Brigitte schreibt zum Beispiel, sie werde kein einziges Wiesenhof-Produkt mehr kaufen sondern ihre Hähnchen nur noch beim Bio-Landwirt ihres Vertrauens kaufen - auch wenn es dort etwas mehr kosten sollte.


(Quellen: Cappuccino & Meer, Report Mainz vom 11.01.2010, PETA)

3 Kommentare:

Dr. No hat gesagt…

Habe mir mit diesem Video bereits gestern den Tag versaut - obwohl das alles ja kein Geheimnis ist, nur halt selten so deutlich zu sehen wie hier. Wiesenhof ist ja beileibe keine Ausnahme: Wenn es in einem Konzern, der stets einen auf dicke Ökohose macht, schon so zu geht, kann man sich an zwei Fingern abzählen, wie es anderswo läuft.

Ich weiß schon, warum ich Vegetarier bin. Und obwohl keinerlei missionarischen Eifer hege und in aller Regel keinen Streit mit Nicht-Vegetariern suche, bestärkt mich das in meiner Meinung, dass jeder, der auf Fleisch nicht verzichten mag, regelmäßig die Peta-Seiten aufsuchen sollte. Da gibt's noch mehr Beispiele. Etwa zu Schweinefleisch, Rindfleisch, Entenfleisch...

Elfe hat gesagt…

Das ist wirklich traurig, und ich bin froh, esse ich schon länger kein Fleisch und auch kein Fisch mehr.

Den Film habe ich mir jetzt nicht angetan, ich habe kurz vor Weihnachten einen Film über das Schlachten der grossen Vierbeiner gesehen, u.a. auch von Biohöfen, wie grausam, wie grausam, gar nichts von "schonendem" Töten.

Liebe Grüsse
Elfe

Michaela hat gesagt…

Hallo Jürgen!

Ich finde es wirklich gut, dass du hier im Blog kritisch hinterfragst und auf Missstände aufmerksam machst. Ist hochinteressant, was man hier bei dir lesen kann.
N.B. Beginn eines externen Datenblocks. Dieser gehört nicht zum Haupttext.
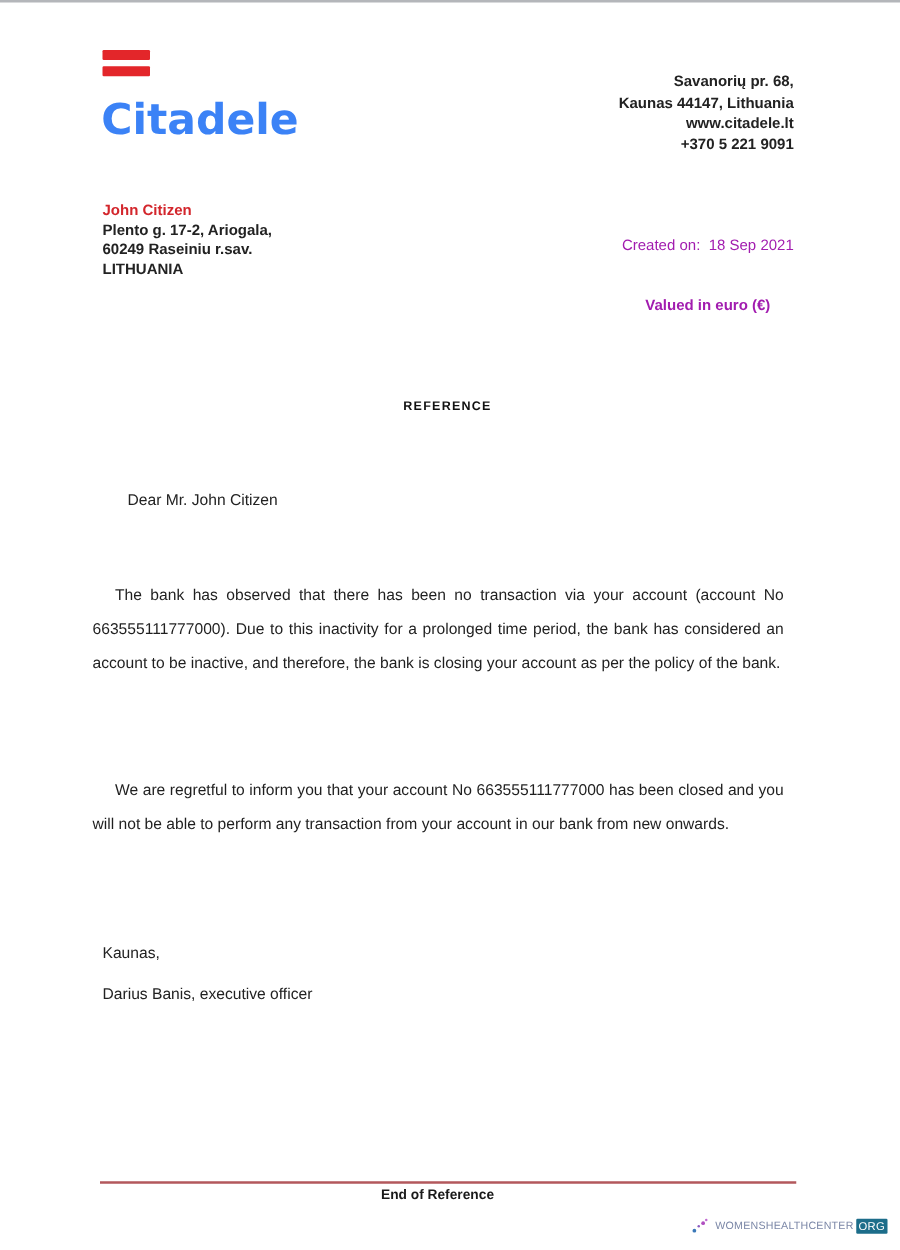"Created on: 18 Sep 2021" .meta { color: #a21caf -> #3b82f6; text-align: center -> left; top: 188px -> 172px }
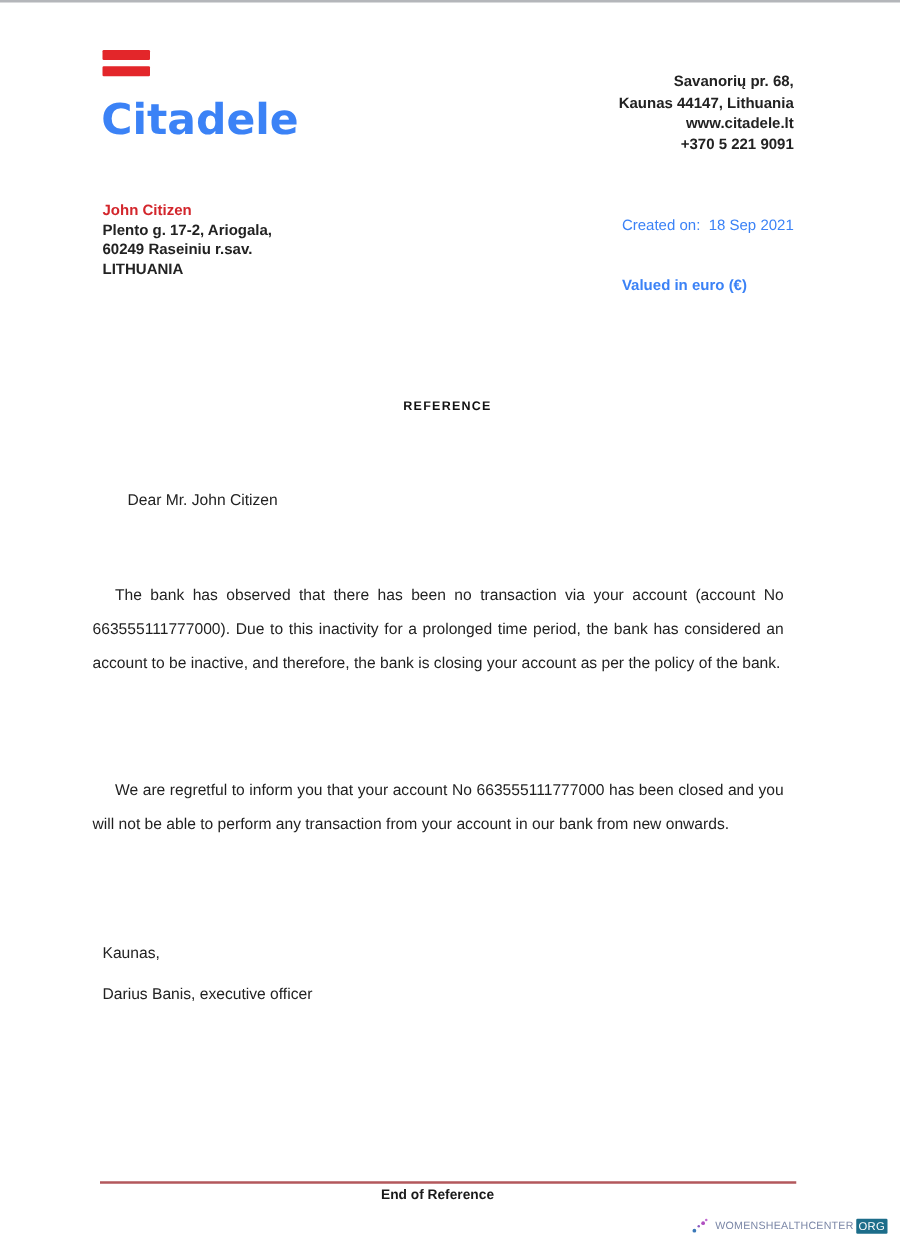"REFERENCE" .title { font-size: 10px -> 15px; text-decoration: none -> underline; top: 320px -> 292px }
Auch ich habe mich nicht "getraut", den Film anzusehen ... Ich bin froh, dass ich mich selbst schon seit Jahren vegetarisch ernähre und auch Milchprodukte inzwischen weitgehend meide. An Eier von glücklichen Hühnern zu kommen, das ist bei uns in der Gegend gar nicht so leicht - aber andere möchte ich nicht mehr essen.

Ich hoffe, dass noch viele Leser auf deine Beiträge aufmerksam werden!